Al decir esto, no pretendo menospreciar la importancia de la evidencia científica rigurosa ni elevar la retórica descuidada. Pero lo que he aprendido al hablar con miles de ustedes en eventos y protestas, en entrevistas y por correo electrónico es que mi video tuvo resonancia no por algo en particular que dije, sino porque sintieron mi emoción: “Lloré contigo”, dicho. "Mostraste lo que todos estábamos sintiendo". “Hablaste a mi corazón”. Y eso es lo que marcó la diferencia.
¿Por qué lloraste cuando viste ese video? ¿Por qué se derraman lágrimas por el brócoli en el supermercado? Porque creo que nada de esto tiene que ver con datos, evidencia y razón; se trata de sentimientos, buenos o malos. Sentimientos que justifican nuestra cultura de pureza, sentimientos que motivan nuestras señales de virtud, sentimientos de que nos han dicho que no importamos, sentimientos de que, a pesar de todos nuestros esfuerzos, algún día no habrá señal de que alguna vez caminamos sobre esta tierra.
Estabas respondiendo no a mis razones sino a mi humanidad. Viste en mí a otra persona que abrazaba lo que sentías, extendiéndose a través del golfo para conectarse con el significado que todos compartimos. La lección que podemos aprender es una confirmación de la exhortación del psicólogo belga Mattias Desmet de seguir buscando lo que todos anhelamos profundamente: significado, puntos en común, conexión con la humanidad en los demás. Y así tenemos que seguir luchando.

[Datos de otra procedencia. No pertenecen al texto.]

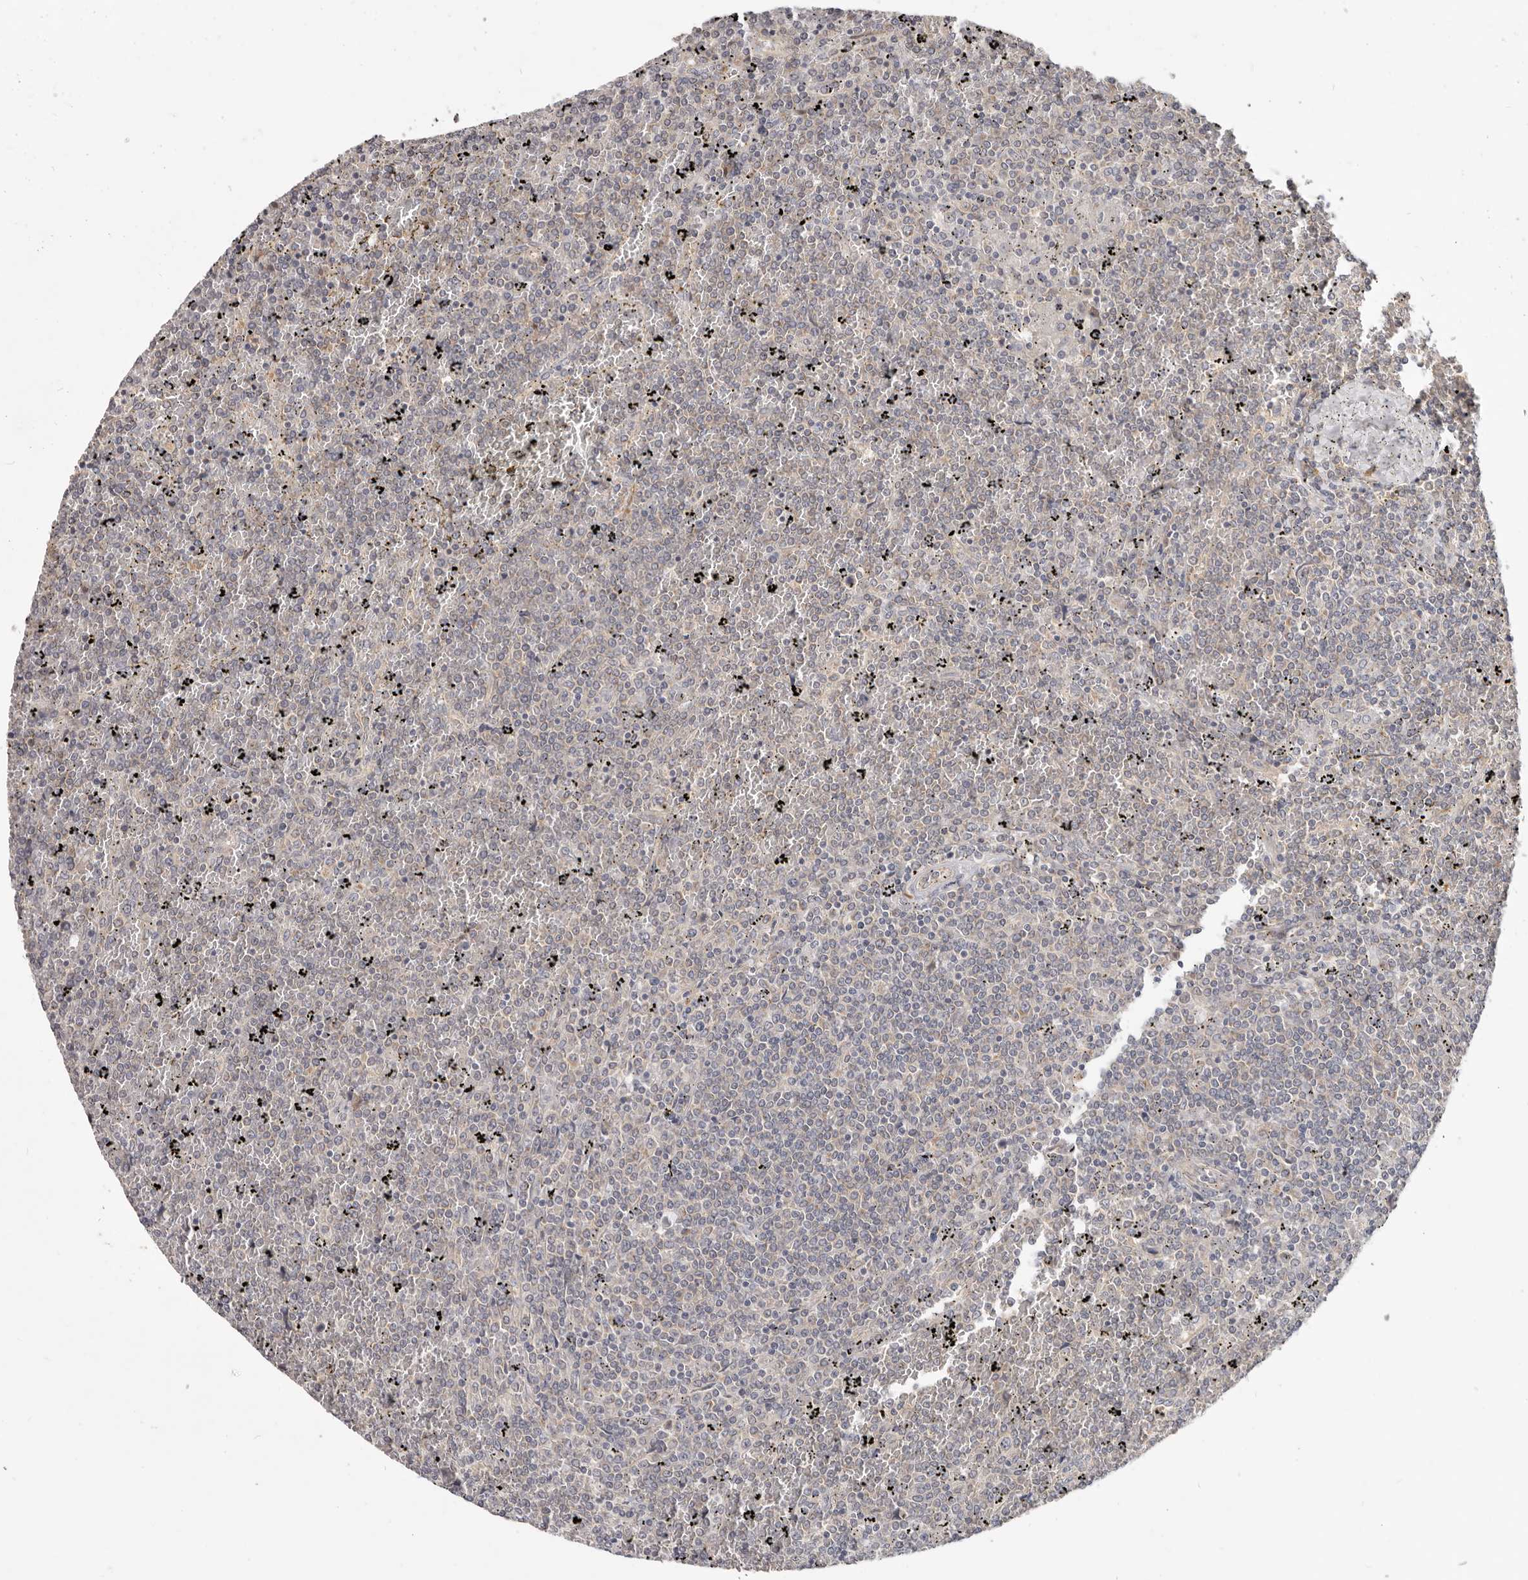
{"staining": {"intensity": "negative", "quantity": "none", "location": "none"}, "tissue": "lymphoma", "cell_type": "Tumor cells", "image_type": "cancer", "snomed": [{"axis": "morphology", "description": "Malignant lymphoma, non-Hodgkin's type, Low grade"}, {"axis": "topography", "description": "Spleen"}], "caption": "Photomicrograph shows no protein expression in tumor cells of lymphoma tissue.", "gene": "WDR77", "patient": {"sex": "female", "age": 19}}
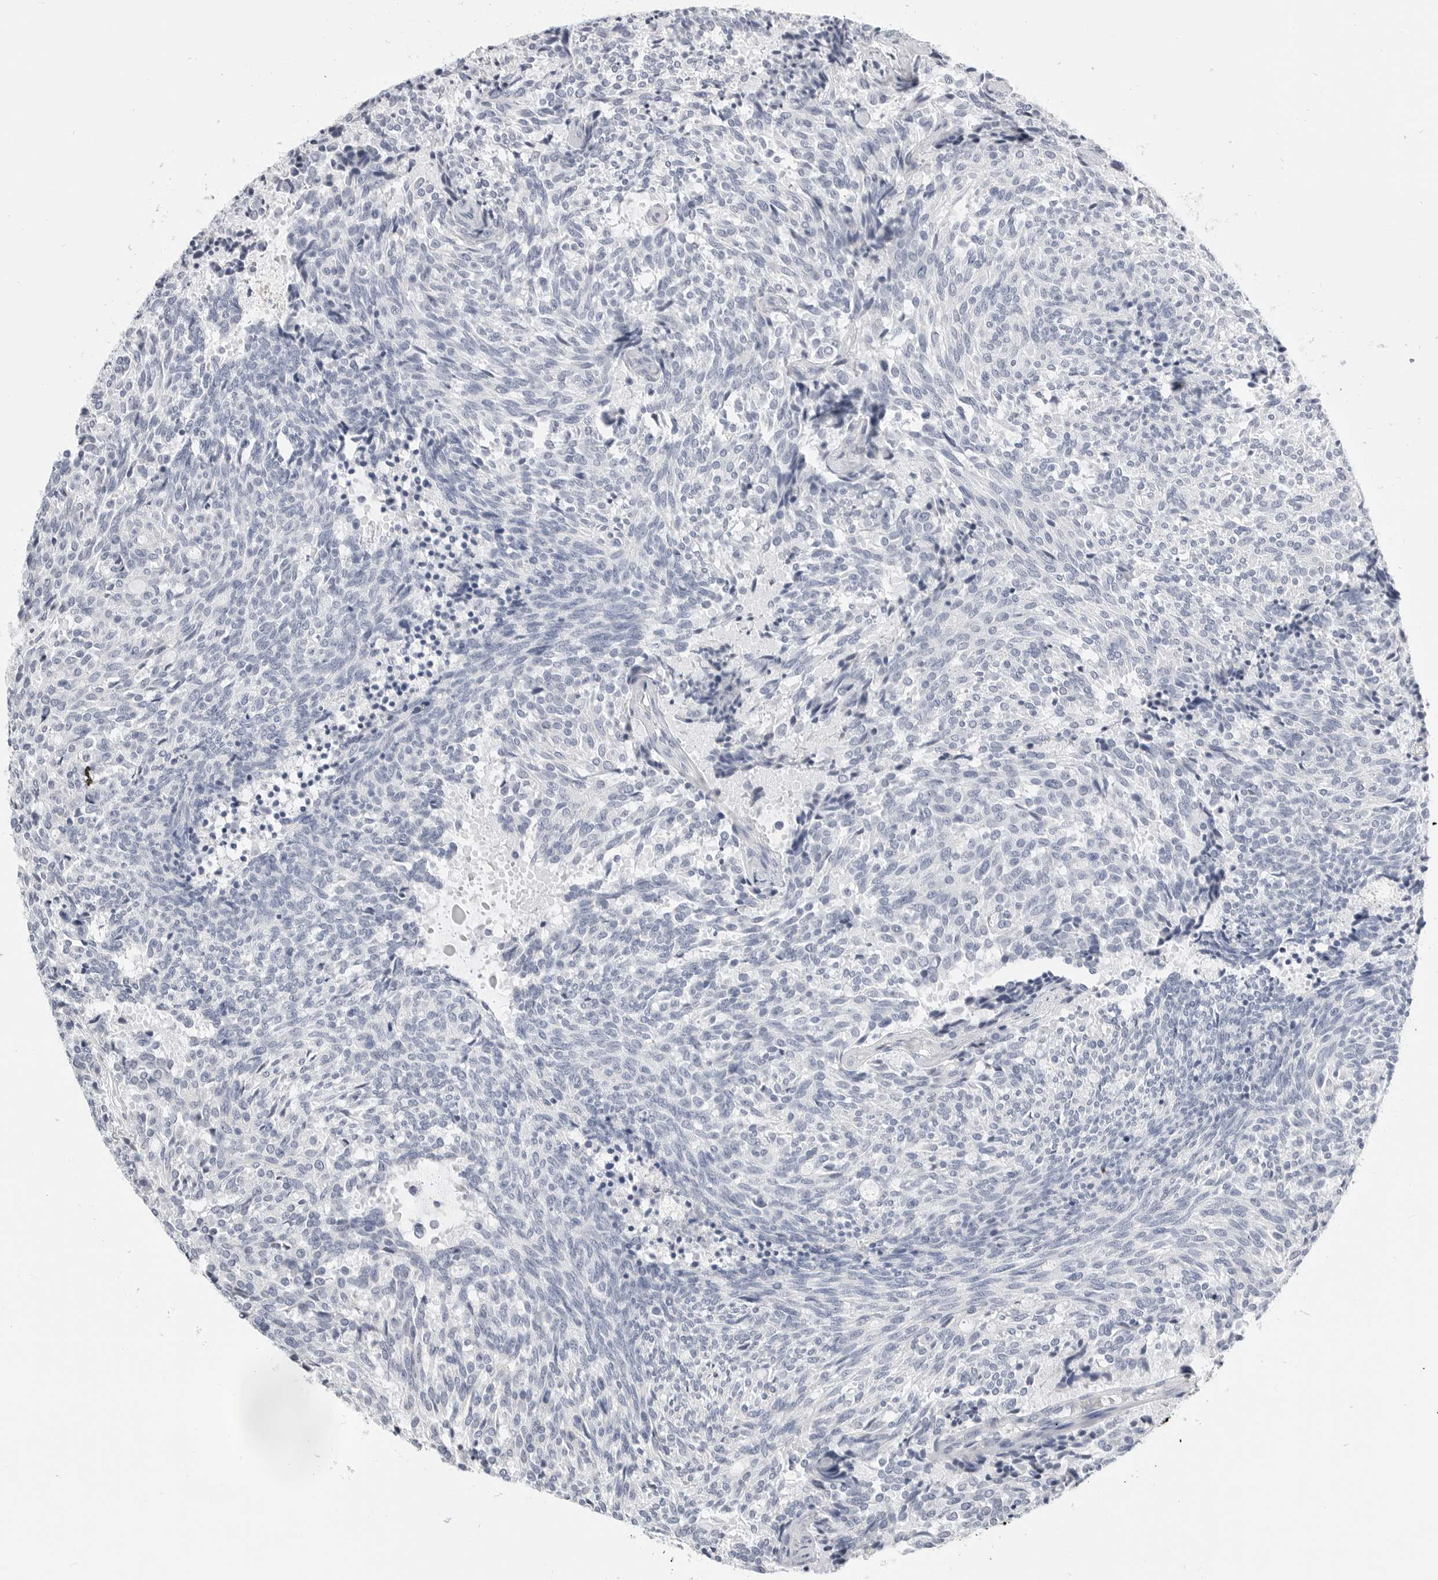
{"staining": {"intensity": "negative", "quantity": "none", "location": "none"}, "tissue": "carcinoid", "cell_type": "Tumor cells", "image_type": "cancer", "snomed": [{"axis": "morphology", "description": "Carcinoid, malignant, NOS"}, {"axis": "topography", "description": "Pancreas"}], "caption": "Protein analysis of carcinoid reveals no significant expression in tumor cells.", "gene": "PLN", "patient": {"sex": "female", "age": 54}}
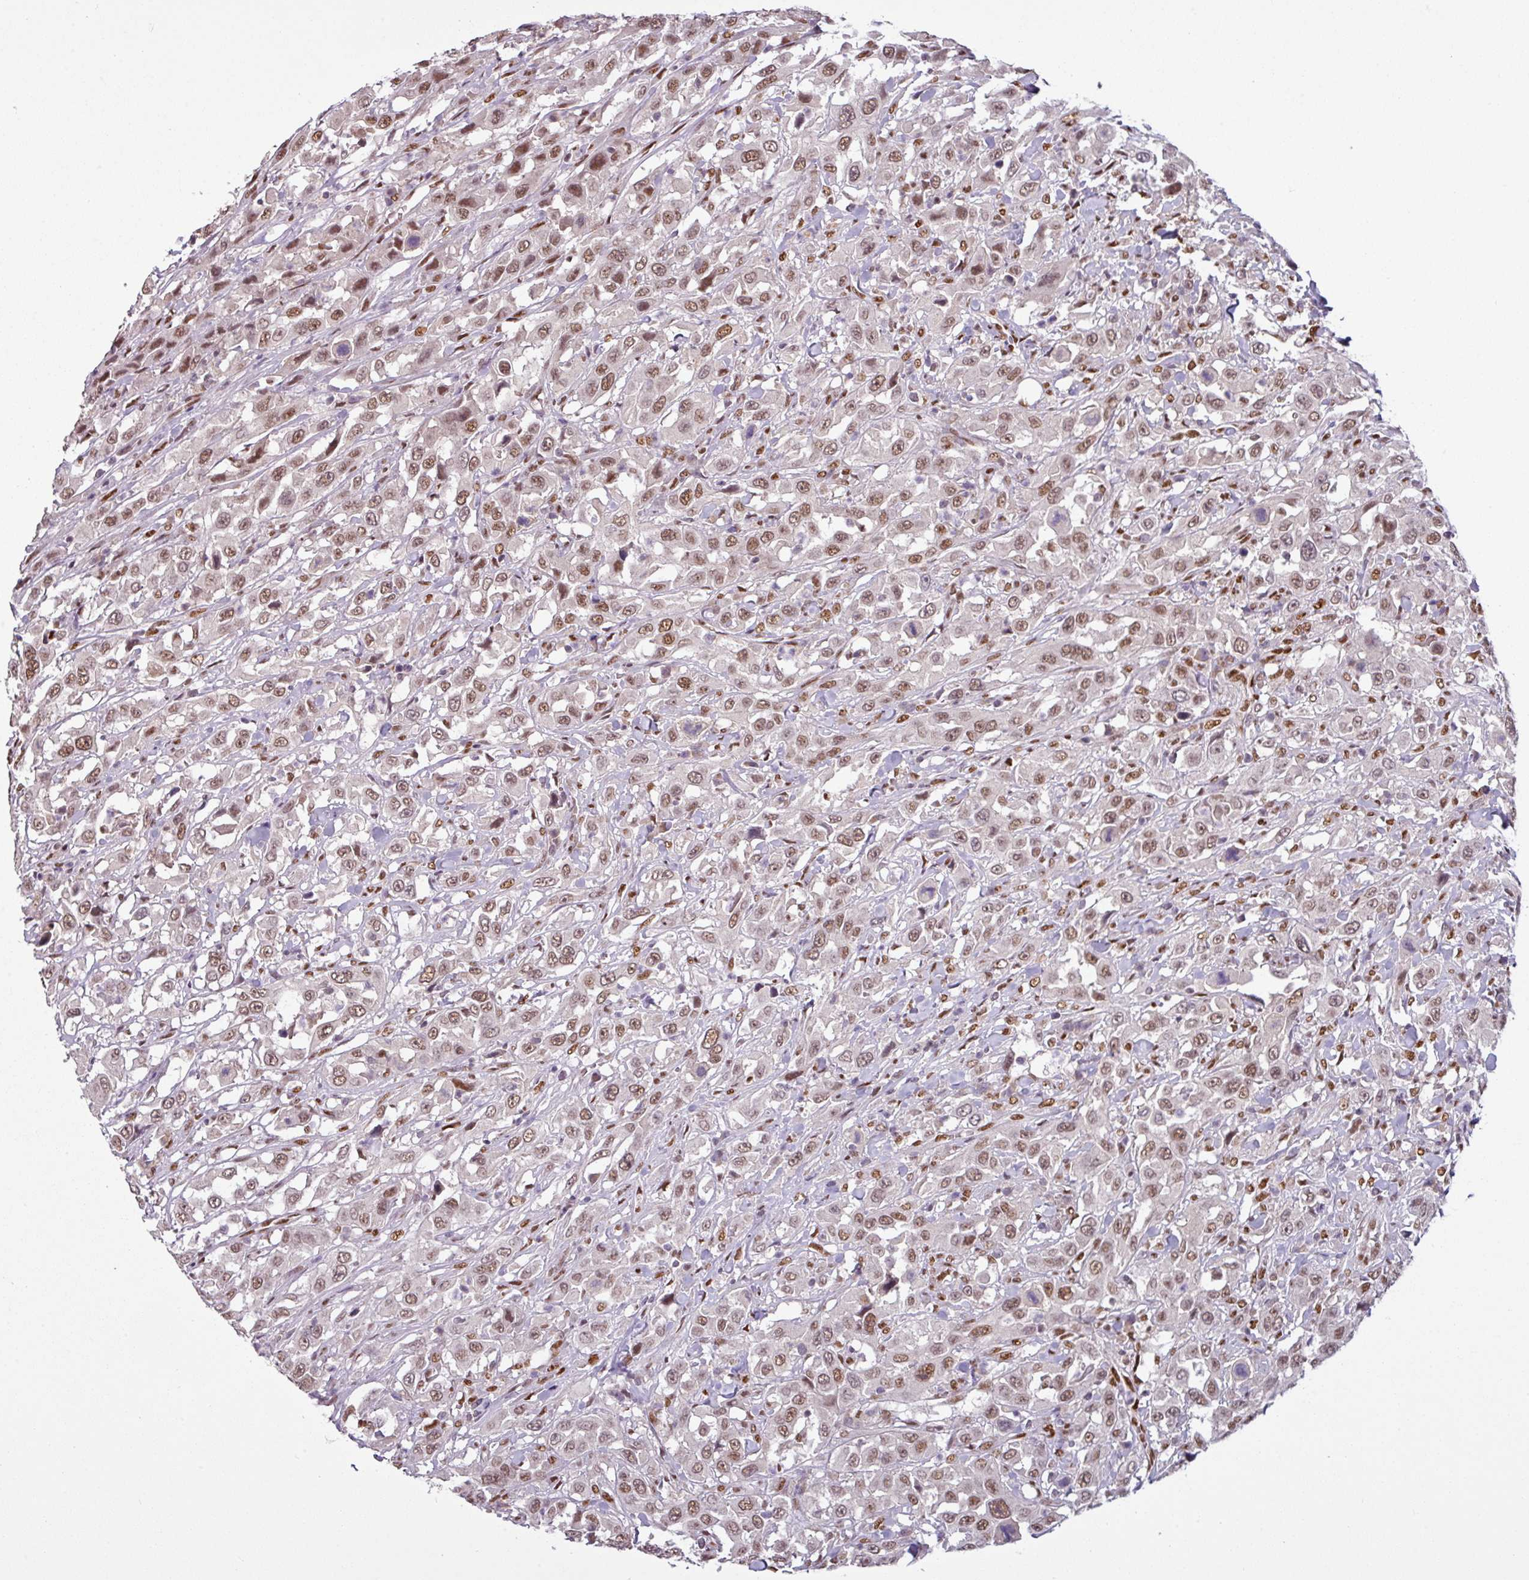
{"staining": {"intensity": "moderate", "quantity": ">75%", "location": "nuclear"}, "tissue": "urothelial cancer", "cell_type": "Tumor cells", "image_type": "cancer", "snomed": [{"axis": "morphology", "description": "Urothelial carcinoma, High grade"}, {"axis": "topography", "description": "Urinary bladder"}], "caption": "The immunohistochemical stain highlights moderate nuclear staining in tumor cells of urothelial carcinoma (high-grade) tissue. The staining is performed using DAB (3,3'-diaminobenzidine) brown chromogen to label protein expression. The nuclei are counter-stained blue using hematoxylin.", "gene": "IRF2BPL", "patient": {"sex": "male", "age": 61}}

¿Importan los hechos? Por supuesto que lo hacen. Pero los hechos, por sí solos, nunca podrán responder a las preguntas que realmente necesitamos hacer. La verdadera munición de la guerra contra el COVID no es la información. No es una batalla sobre qué es verdad, qué se considera desinformación, qué significa #seguirlaciencia. Es una batalla sobre lo que significan nuestras vidas y, en última instancia, sobre si importamos o no.
Kelly-Sue necesita decirse a sí misma que ella es importante en un momento en el que el mundo no la escucha. Necesita testificar sobre su propia historia hasta que se registre en nuestro radar cultural. Necesita hablar por aquellos que no pueden hablar por sí mismos.
Al decirse a sí misma que ella es importante, ya ha hecho todo lo que cualquiera de nosotros puede hacer. Ha encontrado significado y propósito; ahora sólo necesita seguir adelante con su vida, como todos debemos hacer.